It is vital to establish a solid movement foundation in children, internationally renowned movement coach and physiotherapist Joanne Elphinston told the conference.
Joanne Elphinston is a former head of performance movement for the British Olympic Association
'You can find the same movement issues when dealing with a nine year old, a 19 year old, or a 29 year old,’ she said.
‘Why? Either the older athletes never developed good movement or they lost it somewhere along the way.’
The solutions to establish good movement skills are simple, but they must be well communicated to children, and they must be portable and adaptable for children to use across all sports and physical activity, Mrs Elphinston said.

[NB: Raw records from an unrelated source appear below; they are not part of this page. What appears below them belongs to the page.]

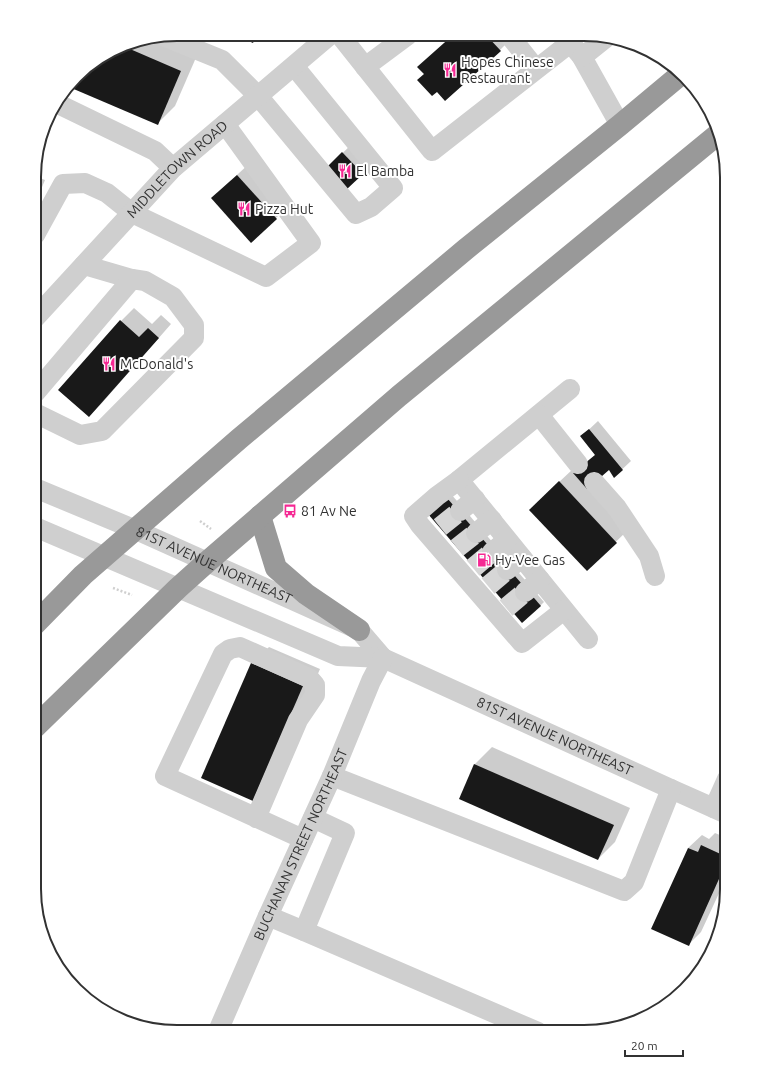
<svg xmlns="http://www.w3.org/2000/svg" width="761" height="1066" font-family="Ubuntu,sans-serif">
  <rect width="100%" height="100%" fill="#fff"/>
  <g fill="#0003">
    <polygon points="235,34 261,34 253,42"/>
    <polygon points="453,35 511,35 513,37 500,50 425,73 419,67"/>
    <polygon points="159,37 198,53 175,106 158,123 69,86 83,69 131,42"/>
    <polygon points="352,144 371,165 348,188 328,167"/>
    <polygon points="251,162 290,205 251,241 212,198"/>
    <polygon points="35,176 45,180 35,204"/>
    <polygon points="134,308 152,324 161,315 171,324 102,403 89,416 121,321"/>
    <polygon points="598,421 631,461 615,476 609,469 589,486 629,529 587,570 543,497 573,469 576,472 596,454 582,436"/>
    <polygon points="451,494 544,602 540,606 429,514"/>
    <polygon points="269,647 320,669 270,783 252,664"/>
    <polygon points="492,747 630,808 615,842 598,859 460,798 475,764"/>
    <polygon points="715,833 727,838 727,876 701,932 688,945 688,848 702,835 709,839"/>
  </g>
  <g fill="#191919">
    <polygon points="233,34 257,34 253,43"/>
    <polygon points="453,35 486,35 501,51 445,101 437,92 432,96 417,80 424,74 417,67"/>
    <polygon points="123,46 181,71 158,125 69,87 83,69"/>
    <polygon points="342,152 363,174 347,189 327,167"/>
    <polygon points="237,175 277,219 251,243 211,198"/>
    <polygon points="120,320 139,337 148,328 159,338 89,417 58,390"/>
    <polygon points="589,429 623,470 614,478 609,470 587,489 573,473 595,455 580,436"/>
    <polygon points="559,481 617,543 587,571 529,510"/>
    <polygon points="447,498 541,606 522,623 428,514"/>
    <polygon points="251,663 303,686 253,801 201,778"/>
    <polygon points="474,764 614,825 598,860 459,799"/>
    <polygon points="701,845 727,857 727,861 689,946 651,929 688,848 698,852"/>
  </g>
  <g fill="none" stroke-linecap="round" stroke-linejoin="round">
    <g stroke="#d6d6d6" stroke-width="20" stroke-dasharray="20 10" stroke-linecap="butt">
      <polyline points="440,527 460,511"/>
      <polyline points="457,548 476,533"/>
      <polyline points="473,568 492,552"/>
      <polyline points="488,586 507,570"/>
      <polyline points="506,608 525,592"/>
    </g>
    <g stroke="#cfcfcf" stroke-width="2.5" stroke-dasharray="2 2" stroke-linecap="butt">
      <polyline points="200,521 211,529"/>
      <polyline points="113,588 132,595"/>
    </g>
    <g stroke="#cfcfcf" stroke-width="20">
      <polyline points="339,34 432,151 570,43"/>
      <polyline points="509,35 536,69"/>
      <polyline points="564,35 582,57 620,125"/>
      <polyline points="163,36 222,60 258,96 356,214 371,207 393,188 294,66"/>
      <polyline points="582,57 607,37"/>
      <polyline points="365,67 408,35"/>
      <polyline points="56,103 155,151 173,168"/>
      <polyline points="35,235 63,184 85,183 107,193 132,213 266,277 311,243 225,124"/>
      <polyline points="84,265 132,279"/>
      <path id="s1" d="M35,318L173,168L331,34"/>
      <polyline points="570,389 459,480 588,639"/>
      <polyline points="35,413 80,435 102,431 194,338 194,325 173,297 145,281 132,279 35,393"/>
      <polyline points="539,415 578,464"/>
      <polyline points="459,480 437,496 414,516 420,525 522,643 564,610"/>
      <polyline points="594,482 617,508 649,556 655,576"/>
      <path id="s2" d="M35,488L136,530L359,630L383,658"/>
      <polyline points="460,511 475,499"/>
      <path id="s3" d="M35,527L338,656L383,658L671,789L727,814"/>
      <polyline points="476,533 492,520"/>
      <polyline points="492,552 507,540"/>
      <polyline points="507,570 522,558"/>
      <polyline points="525,592 540,580"/>
      <polyline points="332,776 624,891 634,882 671,789"/>
      <polyline points="714,808 727,779"/>
      <polyline points="256,818 298,720 315,695 315,685 309,678 240,647 230,649 223,654 165,776 303,839"/>
      <polyline points="268,916 304,931 538,1032"/>
      <polyline points="304,931 345,833 313,818"/>
      <path id="s4" d="M218,1031L268,916L332,776L371,681L383,658"/>
    </g>
    <g stroke="#999" stroke-width="22">
      <polyline points="260,516 276,568 306,594 359,630"/>
      <polyline points="34,625 83,575 239,439 466,249 620,125 680,75"/>
      <polyline points="34,728 178,588 207,562 399,396 717,135"/>
    </g>
  </g>
  <defs>
    <g id="restaurant-bare" transform="scale(1.08)"><path d="M-5-6h1v4h1v-4h1v4h1v-4h1v5L-1.5 .5V6h-2V.5L-5-1ZM5-6V6H3V1.5H1.5Q1.5-4 5-6Z" fill="#f52893" stroke="#fff" stroke-width="2.5" paint-order="stroke"/></g>
    <g id="bus-bare" transform="scale(1.08)"><path d="M-5-6H5V4H4V6H2V4H-2V6H-4V4H-5ZM-3.5-4V0h7V-4ZM-3.5 1.2v1.5H-2V1.2ZM2 1.2v1.5H3.5V1.2Z" fill="#f52893" stroke="#fff" stroke-width="2.5" paint-order="stroke"/></g>
    <g id="fuel-bare" transform="scale(1.08)"><path d="M-5.5-6h7V0h2V4h1.3V-2.5L3-4.5l.8-.8L6-3V5H2.5V1h-1V6h-7ZM-4.2-4.7v3.2H.2V-4.7Z" fill="#f52893" stroke="#fff" stroke-width="2.5" paint-order="stroke"/></g>
  </defs>
  <g fill-rule="evenodd">
    <use href="#restaurant-bare" x="450" y="70"/>
    <use href="#restaurant-bare" x="345" y="171"/>
    <use href="#restaurant-bare" x="244" y="209"/>
    <use href="#restaurant-bare" x="109" y="364"/>
    <use href="#bus-bare" x="290" y="511"/>
    <use href="#fuel-bare" x="484" y="560"/>
  </g>
  <g text-anchor="middle" dominant-baseline="central" stroke-width="4" stroke-linejoin="round" paint-order="stroke">
    <g font-size="14" fill="#323232" stroke="#fff" text-anchor="start">
      <text x="461" y="62">Hopes Chinese<tspan x="461" dy="16">Restaurant</tspan></text>
      <text x="356" y="171">El Bamba</text>
      <text x="255" y="209">Pizza Hut</text>
      <text x="120" y="364">McDonald's</text>
      <text x="301" y="511">81 Av Ne</text>
      <text x="495" y="560">Hy-Vee Gas</text>
    </g>
    <g font-size="14" fill="#323232" stroke="#fff">
      <text stroke="none"><textPath href="#s1" startOffset="206">MIDDLETOWN ROAD</textPath></text>
      <text stroke="none"><textPath href="#s2" startOffset="195">81ST AVENUE NORTHEAST</textPath></text>
      <text stroke="none"><textPath href="#s3" startOffset="563">81ST AVENUE NORTHEAST</textPath></text>
      <text stroke="none"><textPath href="#s4" startOffset="204">BUCHANAN STREET NORTHEAST</textPath></text>
    </g>
  </g>
  <path d="M0 0H761V1066H0ZM177 41H584A136 136 0 0 1 720 177V889A136 136 0 0 1 584 1025H177A136 136 0 0 1 41 889V177A136 136 0 0 1 177 41Z" fill="#fff" fill-rule="evenodd"/>
  <path fill="none" stroke="#323232" stroke-width="2" d="M177 41H584A136 136 0 0 1 720 177V889A136 136 0 0 1 584 1025H177A136 136 0 0 1 41 889V177A136 136 0 0 1 177 41Z"/>
  <path d="M625 1050v6h58v-6" fill="none" stroke="#323232" stroke-width="2"/>
  <text x="631" y="1050" font-size="12" fill="#323232" stroke="#ffffff" stroke-width="3" paint-order="stroke">20 m</text>
</svg>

A former head of performance movement for the British Olympic Association, Mrs Elphinston has also worked in a range of elite sports, from cross-country skiing to karate, swimming and equestrian. And she regularly trains dancers and musicians as well as working closely with children.

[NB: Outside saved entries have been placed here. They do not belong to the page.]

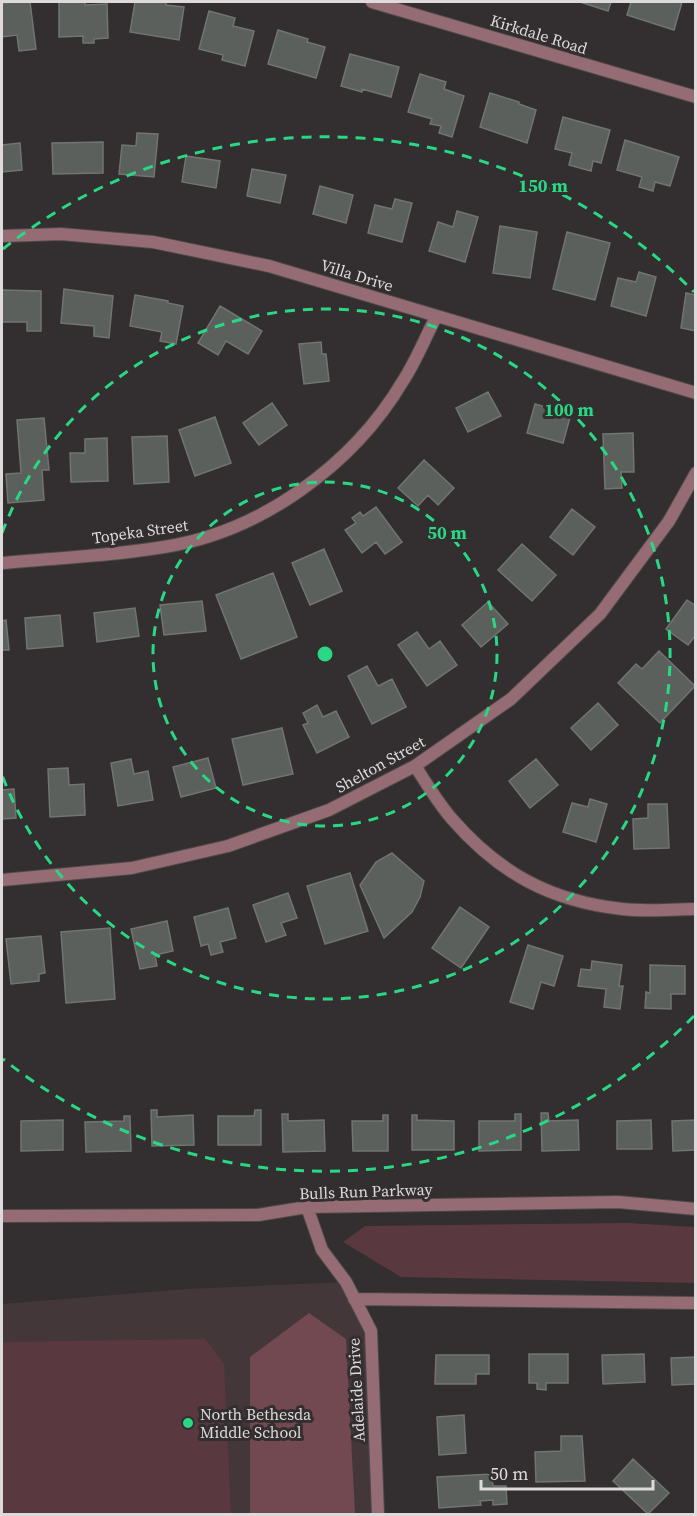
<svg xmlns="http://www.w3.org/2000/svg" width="697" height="1516" viewBox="0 0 697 1516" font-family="'Source Serif 4',serif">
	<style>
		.built { fill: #433739 }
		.green { fill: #5a383f }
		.forest { fill: #724851 }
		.building { fill: #5b605c; stroke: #707572; stroke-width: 1.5 }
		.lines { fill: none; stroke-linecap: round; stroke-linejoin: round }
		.street-casing { stroke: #4e4a4b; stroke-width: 14 }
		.street { stroke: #956c74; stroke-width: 12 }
		.ring { fill: none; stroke: #29d885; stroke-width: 3; stroke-dasharray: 10 8 }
		.poi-dot { fill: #29d885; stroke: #332e2f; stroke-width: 2 }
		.labels { text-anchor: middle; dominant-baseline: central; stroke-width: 6; stroke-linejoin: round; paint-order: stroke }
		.street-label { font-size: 16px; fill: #dedadb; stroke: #332e2f }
		.poi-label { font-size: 16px; fill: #dedadb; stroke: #332e2f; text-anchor: start }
		.centre { fill: #29d885; stroke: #332e2f; stroke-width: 3 }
		.ring-label { font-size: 18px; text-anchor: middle; font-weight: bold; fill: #29d885; stroke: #332e2f; stroke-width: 6; stroke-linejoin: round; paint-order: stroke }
	</style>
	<rect width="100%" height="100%" fill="#332e2f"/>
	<path class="built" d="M346 1282 371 1331 378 1514H2V1304L187 1289Z"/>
	<path class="green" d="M628 1223 695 1227V1283L401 1277 343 1242 365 1226Z
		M205 1339 224 1364 231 1514H2V1342Z"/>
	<path class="forest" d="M309 1313 346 1339 355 1514H250V1357Z"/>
	<path class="building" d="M15 2H30L36 49 19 51 17 35 2 37V3Z
		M59 2H85V5L107 4 108 38 94 39V43H83V36L59 37Z
		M135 2H166V5L184 7 179 40 130 32Z
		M580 2H611L608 11Z
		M631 2H682L674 30 627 15Z
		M209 11 235 18 233 26 254 31 245 66 222 60 223 55 199 49Z
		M278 30 308 39 307 42 325 47 316 78 268 64Z
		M350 54 399 67 391 97 362 89V92L341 86Z
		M420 74 446 82 444 89 464 96 452 137 439 133 441 126 430 124 432 119 408 112Z
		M490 93 519 102V104L536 110 527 143 480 127Z
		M563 117 610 130 601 163 593 161 591 171 569 165 572 153 555 149Z
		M137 133 158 134 154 177 119 174 122 145 136 146Z
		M625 140 679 157 670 186 655 182 653 191 639 187 642 177 617 170Z
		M103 142V173L53 174 52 143Z
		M20 143 22 170 2 172V145Z
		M186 156 220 161 216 188 182 182Z
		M252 169 286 175 280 203 247 196Z
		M320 186 353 195 346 223 313 214Z
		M395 199 412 203 402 242 368 233 375 205 392 209Z
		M457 211 478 217 465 262 429 251 438 222 453 227Z
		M500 226 537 232 530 278 493 273Z
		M567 232 610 243 595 300 553 289Z
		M639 272 656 277 646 316 611 306 618 278 636 282Z
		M64 289 113 296 109 338 94 336V326L61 323Z
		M2 290 41 291V331H27V322H2Z
		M686 293 696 295V331L681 328Z
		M135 295 168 301V303L183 306 176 344 160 341 162 332 130 326Z
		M220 306 262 331 248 354 226 341 218 355 198 343Z
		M321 342 322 354H326L329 381 304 384 299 344Z
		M488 392 501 416 468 432 456 408Z
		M272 403 287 425 259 445 243 423Z
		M535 404 571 414 563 443 527 433Z
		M215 417 231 463 195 476 179 430Z
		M44 418 49 470H42L44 500 8 503 6 474 21 473 17 420Z
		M633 433 634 472H621L622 488 605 489 603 434Z
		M167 436 169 482 134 484 132 437Z
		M107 438 108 481 71 482 70 453H85V439Z
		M424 460 454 488 438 505 428 495 418 506 398 488Z
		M376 507 402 542 385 554 376 542 362 553 345 530 356 523 352 518 360 512 363 516Z
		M572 509 595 527 573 555 550 537Z
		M522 544 556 575 532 601 498 570Z
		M324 549 342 591 310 605 292 563Z
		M273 573 297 637 241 659 216 595Z
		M687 600 696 606V635L688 645 666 629Z
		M202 601 206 631 164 635 160 605Z
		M488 602 508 624 481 647 462 625Z
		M135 608 139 636 97 642 94 613Z
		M60 615 63 646 27 649 25 618Z
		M6 620 9 650H2V621Z
		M417 632 429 649 440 641 457 665 427 686 398 645Z
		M659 651 695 686 660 723 618 683 636 664 642 669Z
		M367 666 378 686 392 679 406 707 372 724 348 676Z
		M598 703 618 725 591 750 571 728Z
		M317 705 323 717 336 711 349 737 317 753 303 725 308 723 303 713Z
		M282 728 293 774 243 785 232 739Z
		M208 758 216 788 181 797 173 767Z
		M131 759 134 774 148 771 153 800 118 806 111 763Z
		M536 759 558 785 530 808 509 781Z
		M68 768 69 785 84 784 85 815 50 817 48 769Z
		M14 789 16 818 2 819V790Z
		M590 799 607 804 596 842 563 832 572 803 588 807Z
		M648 804H667L669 848 634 849 633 819 648 818Z
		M392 853 424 881 420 897 412 912 384 938 360 885 376 862Z
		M350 873 368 931 325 944 307 886Z
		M288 893 297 918 281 923 286 935 266 942 253 905Z
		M460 907 489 927 461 968 432 948Z
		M228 908 236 938 220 942 223 952 211 955 208 944 201 946 194 917Z
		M167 921 173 951 155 955 157 966 140 969 131 929Z
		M110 928 115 999 66 1003 61 932Z
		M41 936 45 973 39 974V981L11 984 6 939Z
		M528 945 563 956 554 986 541 982 533 1009 510 1002Z
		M592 961 622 965 619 986H623L620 1009 604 1007 606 989 578 986 581 969 591 970Z
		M650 965 685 966V994H671V1009L645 1008 646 992 650 993Z
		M151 1110H157V1117L193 1115 194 1145 152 1146Z
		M255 1110H261V1145H218V1116H254Z
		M541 1113H548L549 1121 578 1120 579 1150 542 1151Z
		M282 1114H288V1121L324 1120 325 1151 283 1152Z
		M515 1114H521V1150L479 1151V1121H515Z
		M383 1115H388V1151H353L352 1121H383Z
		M412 1115H417V1120L454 1121V1150H412Z
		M124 1116H130L131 1151 86 1152 85 1122 124 1121Z
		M63 1120V1150L21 1151V1121Z
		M651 1120 652 1149H617V1121Z
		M696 1120V1150L673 1151 672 1121Z
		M529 1354H568V1383H546V1390L537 1389V1383H529Z
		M644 1354 645 1382 603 1384 602 1355Z
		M436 1355H489V1374H476V1384H435Z
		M696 1357V1384L672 1385 671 1358Z
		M464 1415 466 1453 439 1455 437 1417Z
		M561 1436H582L585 1481 536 1482 535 1452 561 1451Z
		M633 1459 669 1493 648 1514 613 1481Z
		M492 1474 493 1486H506L507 1504 493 1505V1500L480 1501 481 1505 439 1508 437 1477Z"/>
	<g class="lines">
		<g class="street-casing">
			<path id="street" d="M372 2 696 97
				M2 236 61 234 153 242 269 266 696 393
				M2 563C55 558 111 556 164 547 261 532 353 465 403 381 416 361 425 338 436 317
				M415 766C427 784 438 803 452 819 499 873 550 901 622 909 646 912 671 909 696 909
				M2 880 132 868 228 846 329 810 415 766 511 699 600 614 669 521 696 473
				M307 1207 322 1250 346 1282 371 1331 378 1514
				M2 1216 258 1215 307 1207 618 1202 696 1209
				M354 1299 696 1303"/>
		</g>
		<use href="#street" class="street"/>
	</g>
	<g class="ring">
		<circle cx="325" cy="654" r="172"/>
		<path d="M2 533A345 345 0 1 1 2 775"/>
		<path d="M694 1016A517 517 0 0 1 3 1059M3 249A517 517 0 0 1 694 292"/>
	</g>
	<circle class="poi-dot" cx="188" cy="1423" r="6"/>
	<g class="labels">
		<g class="street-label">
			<text transform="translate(539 34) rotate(17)">Kirkdale Road</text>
			<text transform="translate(357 275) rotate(17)">Villa Drive</text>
			<text transform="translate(140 531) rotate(-8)">Topeka Street</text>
			<text transform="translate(380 764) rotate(-29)">Shelton Street</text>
			<text transform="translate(366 1191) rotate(-2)">Bulls Run Parkway</text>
			<text transform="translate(356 1390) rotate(-93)">Adelaide Drive</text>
		</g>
		<g class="poi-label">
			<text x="200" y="1414">North Bethesda<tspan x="200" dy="18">Middle School</tspan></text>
		</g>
	</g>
	<circle cx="325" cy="654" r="9" class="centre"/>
	<g class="ring-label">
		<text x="543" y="192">150 m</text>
		<text x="569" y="416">100 m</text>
		<text x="447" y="539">50 m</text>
	</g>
	<rect width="697" height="1516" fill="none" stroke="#dedadb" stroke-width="6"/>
	<path d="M481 1480v9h172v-9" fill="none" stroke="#dedadb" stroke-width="3"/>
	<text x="490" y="1480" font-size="18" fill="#dedadb" stroke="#332e2f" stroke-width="4.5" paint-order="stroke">50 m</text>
</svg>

‘Kids love to learn and they are made to move, so there is no reason why you can’t make it fun while you are teaching them well,’ she said.
‘But you must shift your emphasis from what to think in their body, to how to feel,’ she said.
‘You should begin to introduce self-efficacy, or “I can”, and give the children process, which fosters self-efficacy.
‘A loss of self-efficacy is a big reason why kids stop doing sport as teenagers.’